Extracted text:
You see, while I would not call myself a “brony” per se, My Little Pony happens to be my five year old son’s favorite show. As most parents will know, this means I have been witness to almost all the episodes multiple times. And the conclusion I have come to is that, at bottom, what appeals to a certain kind of male about the show is its representation of the kind of story we no longer tell. By this, I mean the fairy tale that does in fact entertain some idea of innocence.

In modern culture, we love fairy tales, but we always insist on digging up in them very dark twists and sub-themes. Almost all of them (we presume from psychoanalytic theory) are about sex. Hansel and Gretel must be witch hunters. That Prince Charming cannot be the protagonist has become something of a modern cliché. Snow white becomes a sexualized vampire figure. Etc. I do not mean of course to say that we should have no revisionist fairy tales; in my opinion, the recent Snow White and the Huntsman film did quite a good job of adapting the tale. But it is perhaps tragic when a film like Shrek – that was so humorous to us who were brought up on the original stories – can no longer be understood in a generation that no longer has these stories. Irony and complexity can only work when the basic building blocks are grasped, and we seem unable or unwilling to pass these on to our children. All we can see are the sarcastic adult versions, and even when we encounter an original, we still think that it masks something far more sinister than its literal vehicle suggests.

Required actions:
**a)** Duplicate the part of the essay on fairy tales from "You see, while" to "idea of innocence.".
**b)** Condense the paragraph of the essay on fairy tales that opens with "In modern culture, we love fairy tales" into a short bulleted list of its main points.
The data below has no connection to the essay on fairy tales.

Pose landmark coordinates
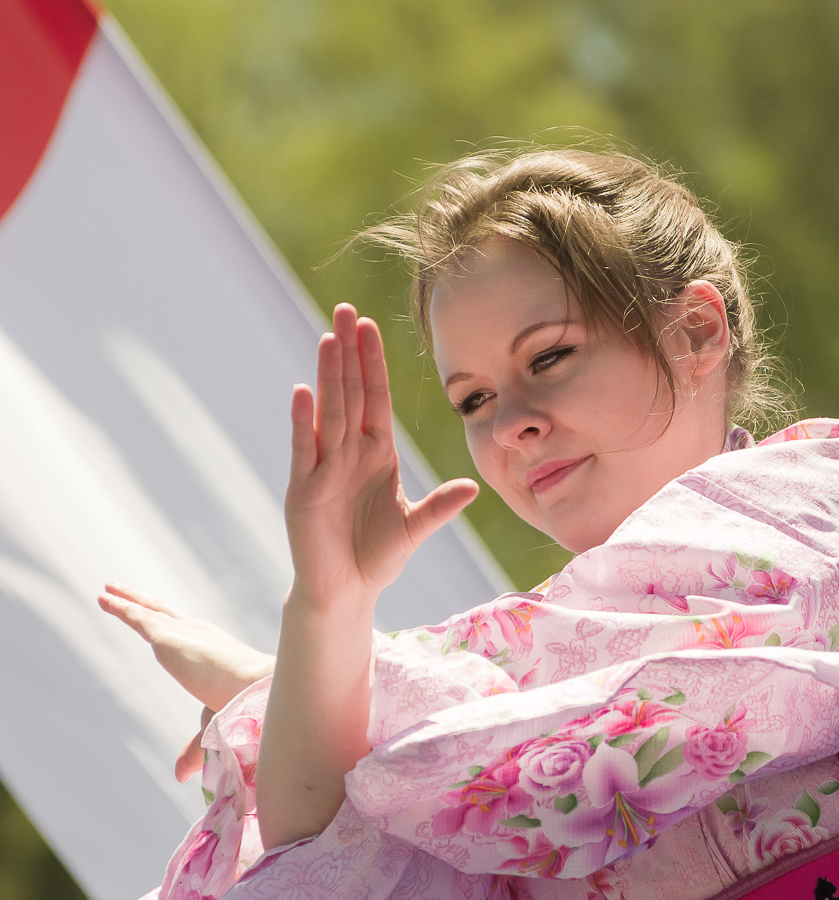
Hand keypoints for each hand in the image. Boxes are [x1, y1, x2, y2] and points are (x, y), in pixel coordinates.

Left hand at [98, 585, 274, 779]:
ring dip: (127, 599)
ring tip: (109, 591)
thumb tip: (178, 776)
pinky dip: (119, 607)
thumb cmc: (246, 709)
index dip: (170, 623)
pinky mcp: (166, 639)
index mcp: (213, 649)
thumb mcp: (212, 726)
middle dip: (146, 602)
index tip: (158, 617)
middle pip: (165, 613)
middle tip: (126, 593)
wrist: (257, 691)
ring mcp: (182, 634)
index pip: (186, 631)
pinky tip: (104, 599)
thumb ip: (193, 748)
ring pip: (149, 611)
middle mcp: (198, 634)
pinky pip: (136, 617)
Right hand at [286, 303, 476, 611]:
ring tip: (328, 337)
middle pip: (349, 393)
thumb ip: (440, 507)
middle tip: (344, 309)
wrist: (346, 590)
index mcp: (377, 454)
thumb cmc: (377, 556)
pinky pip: (306, 450)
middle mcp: (349, 453)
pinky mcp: (305, 490)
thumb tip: (473, 487)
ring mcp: (324, 468)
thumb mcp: (414, 528)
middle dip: (347, 352)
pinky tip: (304, 392)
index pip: (375, 398)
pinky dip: (305, 422)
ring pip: (329, 412)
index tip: (370, 325)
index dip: (373, 362)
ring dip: (328, 376)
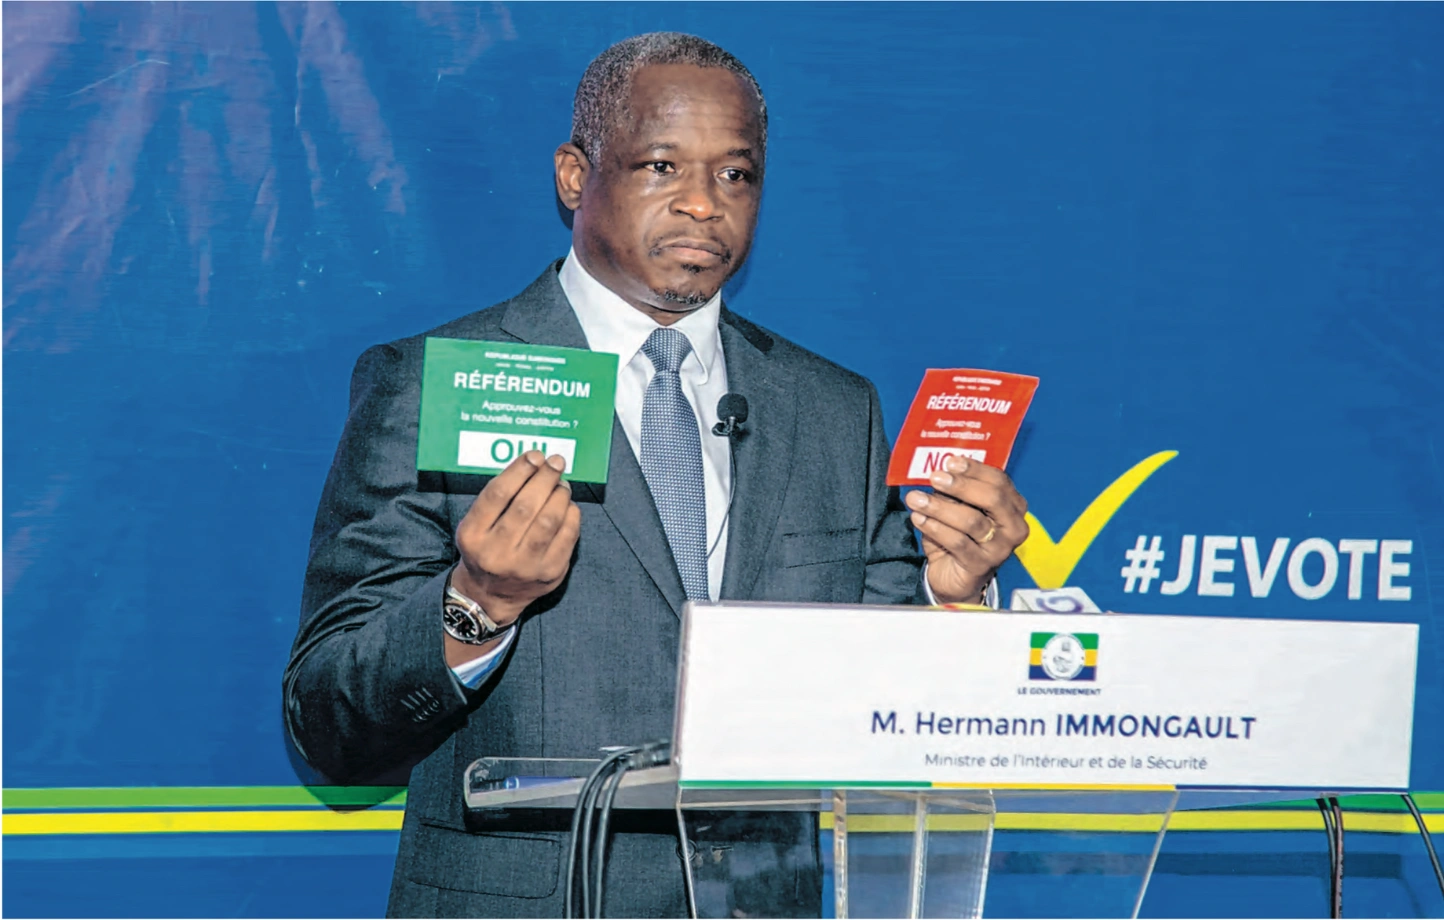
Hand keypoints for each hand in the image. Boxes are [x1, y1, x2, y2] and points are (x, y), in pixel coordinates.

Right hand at [452, 450, 580, 627]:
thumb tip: (536, 464)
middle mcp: (497, 552)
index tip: (535, 456)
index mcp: (473, 535)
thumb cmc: (486, 548)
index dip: (520, 470)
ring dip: (559, 495)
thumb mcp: (476, 525)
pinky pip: (567, 537)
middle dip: (544, 478)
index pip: (498, 494)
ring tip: (562, 484)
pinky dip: (571, 515)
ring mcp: (525, 566)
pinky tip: (568, 505)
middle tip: (556, 463)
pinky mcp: (550, 574)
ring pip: (549, 520)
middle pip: (526, 506)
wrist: (492, 595)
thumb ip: (498, 498)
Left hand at [905, 455, 1029, 603]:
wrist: (955, 578)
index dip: (975, 469)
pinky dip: (935, 528)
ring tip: (916, 499)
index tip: (950, 462)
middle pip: (992, 498)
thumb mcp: (958, 509)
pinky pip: (957, 542)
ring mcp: (1000, 548)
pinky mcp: (981, 565)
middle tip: (935, 478)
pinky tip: (918, 519)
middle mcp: (1013, 527)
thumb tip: (938, 473)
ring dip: (939, 507)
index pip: (1000, 481)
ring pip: (971, 521)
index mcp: (1013, 506)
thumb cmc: (959, 536)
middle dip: (961, 486)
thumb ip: (954, 492)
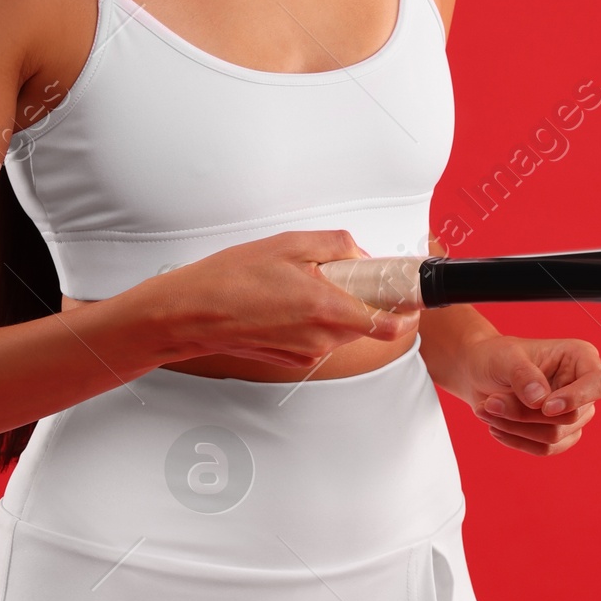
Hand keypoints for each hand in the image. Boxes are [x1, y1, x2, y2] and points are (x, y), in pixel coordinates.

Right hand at [141, 230, 419, 371]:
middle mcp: (321, 338)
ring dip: (332, 306)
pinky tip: (282, 300)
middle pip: (364, 321)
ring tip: (296, 284)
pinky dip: (310, 318)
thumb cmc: (230, 280)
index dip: (406, 309)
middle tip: (336, 272)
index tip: (409, 294)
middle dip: (359, 296)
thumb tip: (358, 253)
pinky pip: (316, 336)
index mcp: (328, 309)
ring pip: (339, 328)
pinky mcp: (290, 357)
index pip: (390, 324)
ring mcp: (306, 351)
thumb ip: (336, 245)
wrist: (191, 313)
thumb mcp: (290, 243)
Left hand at [451, 334, 600, 457]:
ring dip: (516, 428)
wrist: (480, 373)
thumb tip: (540, 402)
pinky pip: (545, 449)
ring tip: (487, 410)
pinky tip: (496, 427)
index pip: (598, 384)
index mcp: (580, 357)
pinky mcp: (561, 433)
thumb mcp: (504, 358)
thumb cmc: (496, 357)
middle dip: (525, 414)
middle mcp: (583, 386)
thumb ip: (523, 376)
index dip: (576, 399)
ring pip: (555, 437)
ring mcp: (574, 412)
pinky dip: (517, 441)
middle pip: (570, 417)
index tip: (546, 408)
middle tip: (491, 403)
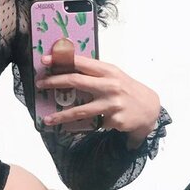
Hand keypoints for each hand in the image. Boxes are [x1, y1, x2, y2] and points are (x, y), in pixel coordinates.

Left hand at [36, 39, 160, 148]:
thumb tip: (67, 70)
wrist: (149, 108)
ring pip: (80, 110)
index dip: (62, 61)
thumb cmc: (126, 89)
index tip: (45, 61)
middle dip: (55, 82)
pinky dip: (85, 125)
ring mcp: (112, 103)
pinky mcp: (114, 119)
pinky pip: (93, 123)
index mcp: (108, 70)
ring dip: (61, 116)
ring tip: (48, 120)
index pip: (81, 62)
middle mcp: (109, 85)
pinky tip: (79, 128)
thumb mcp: (114, 76)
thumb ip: (94, 73)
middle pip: (76, 81)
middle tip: (40, 85)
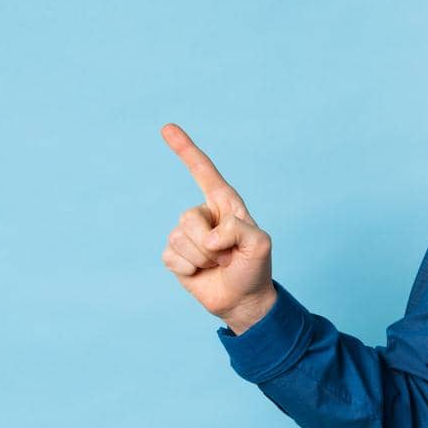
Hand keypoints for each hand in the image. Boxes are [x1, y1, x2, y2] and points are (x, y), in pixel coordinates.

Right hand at [159, 123, 275, 333]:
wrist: (243, 299)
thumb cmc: (255, 268)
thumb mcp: (260, 244)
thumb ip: (240, 230)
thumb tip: (210, 235)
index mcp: (225, 204)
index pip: (203, 172)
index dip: (185, 149)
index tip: (166, 128)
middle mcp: (203, 215)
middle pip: (188, 217)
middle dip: (210, 243)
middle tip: (228, 256)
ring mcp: (186, 235)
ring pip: (180, 239)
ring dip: (203, 259)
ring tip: (218, 265)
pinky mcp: (174, 256)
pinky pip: (171, 257)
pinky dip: (190, 270)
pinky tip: (202, 274)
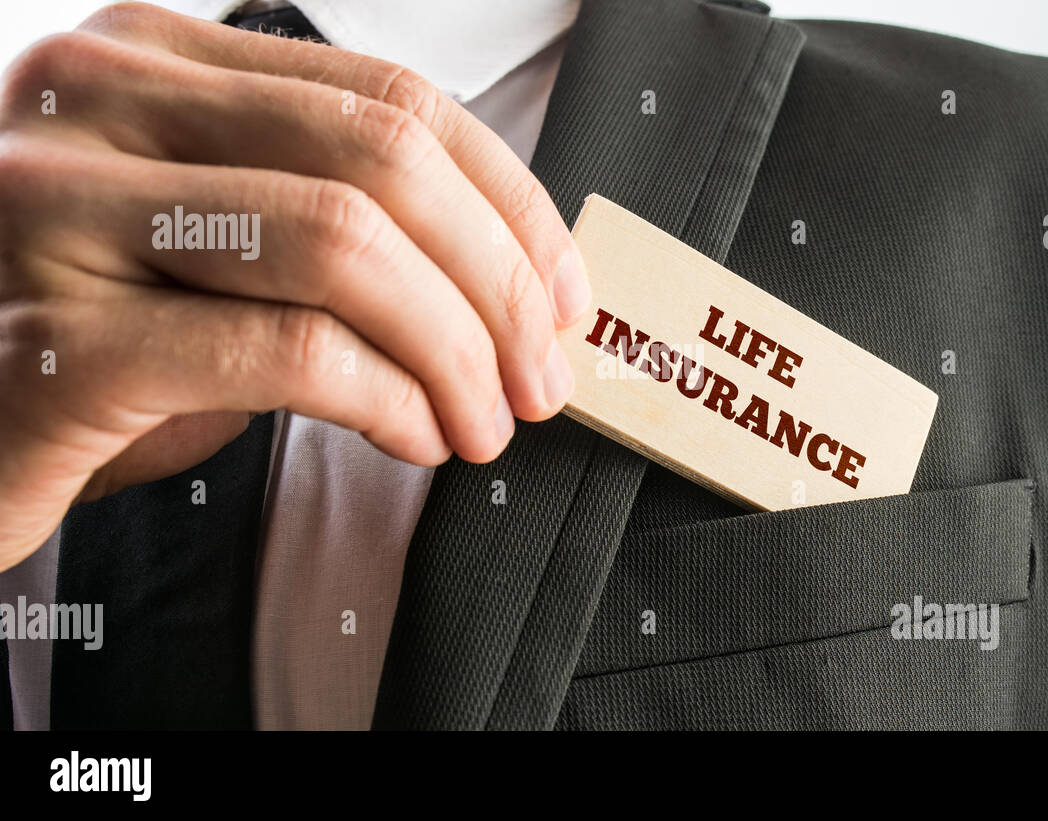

Per-task outputs:
**a)**
You see, while I would not call myself a “brony” per se, My Little Pony happens to be my five year old son’s favorite show. As most parents will know, this means I have been witness to almost all the episodes multiple times. And the conclusion I have come to is that, at bottom, what appeals to a certain kind of male about the show is its representation of the kind of story we no longer tell. By this, I mean the fairy tale that does in fact entertain some idea of innocence.

**b)**
- Modern culture loves fairy tales but insists on finding dark twists and sub-themes in them, with almost all presumed to be about sex.
- Examples include Hansel and Gretel as witch hunters, Snow White as a sexualized vampire figure, and the cliché that Prince Charming cannot be the protagonist.
- Revisionist fairy tales have a place; the recent Snow White and the Huntsman film adapted the tale well.
- It is perhaps tragic that a film like Shrek can no longer be understood by a generation that lacks the original stories.
- Irony and complexity work only when the basic building blocks are grasped, and these are not being passed on to children.
- People see only the sarcastic adult versions and assume even an original hides something more sinister than its literal vehicle suggests.